- _DATA PROVIDED_:
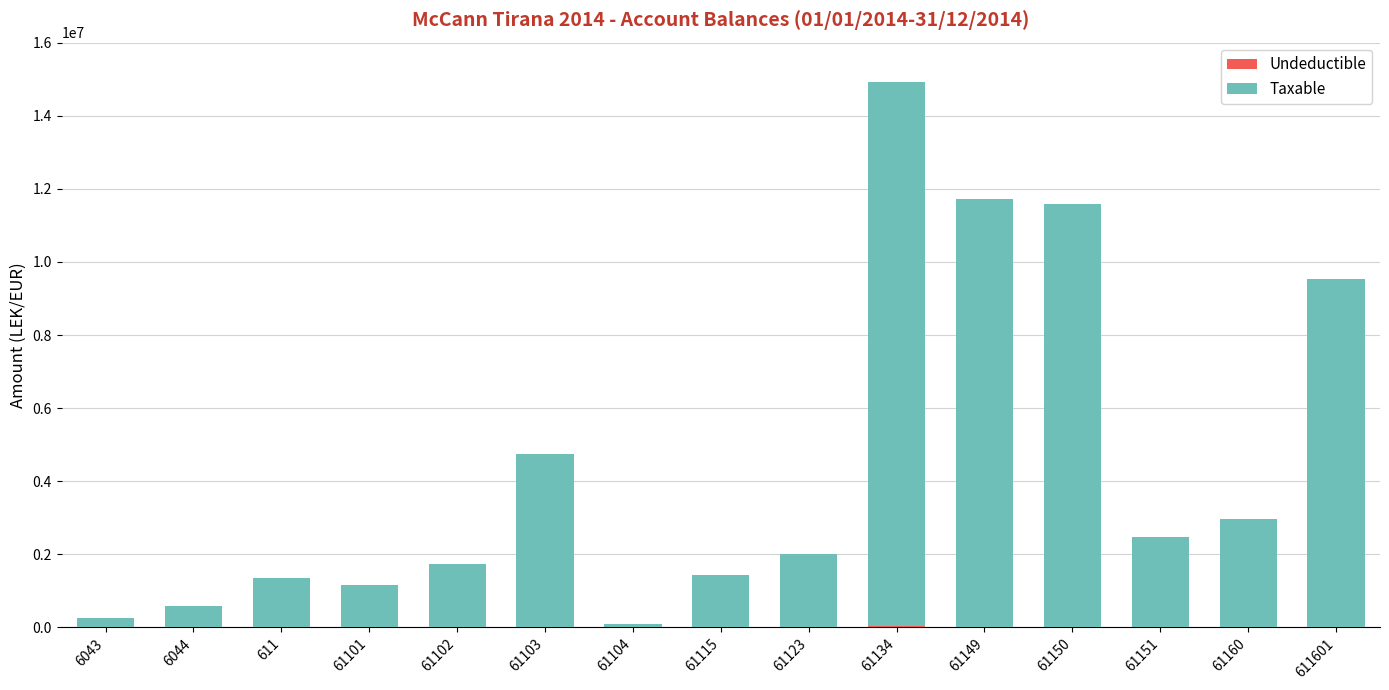

At which category is the sum across all series the highest?

61134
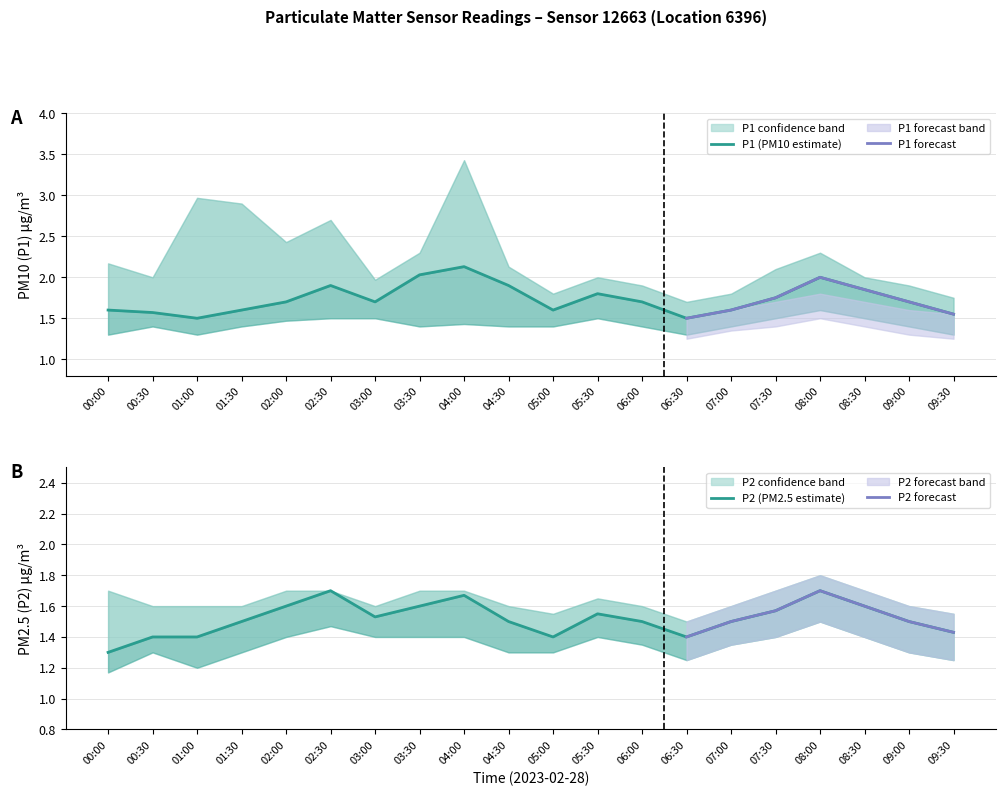

The P2_upper series shows 1.7 at 08:30. True or false?

True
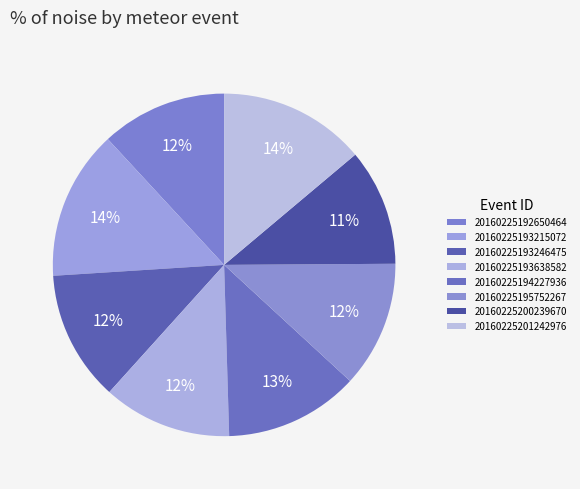

How many segments does this pie chart have?

8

- _TASK DETAILS_: Copy the lines above word for word, leaving out the pictures.

- _SOLUTION FOR THIS EXERCISE_:
At which category is the sum across all series the highest?

61134

The P2_upper series shows 1.7 at 08:30. True or false?

True

How many segments does this pie chart have?

8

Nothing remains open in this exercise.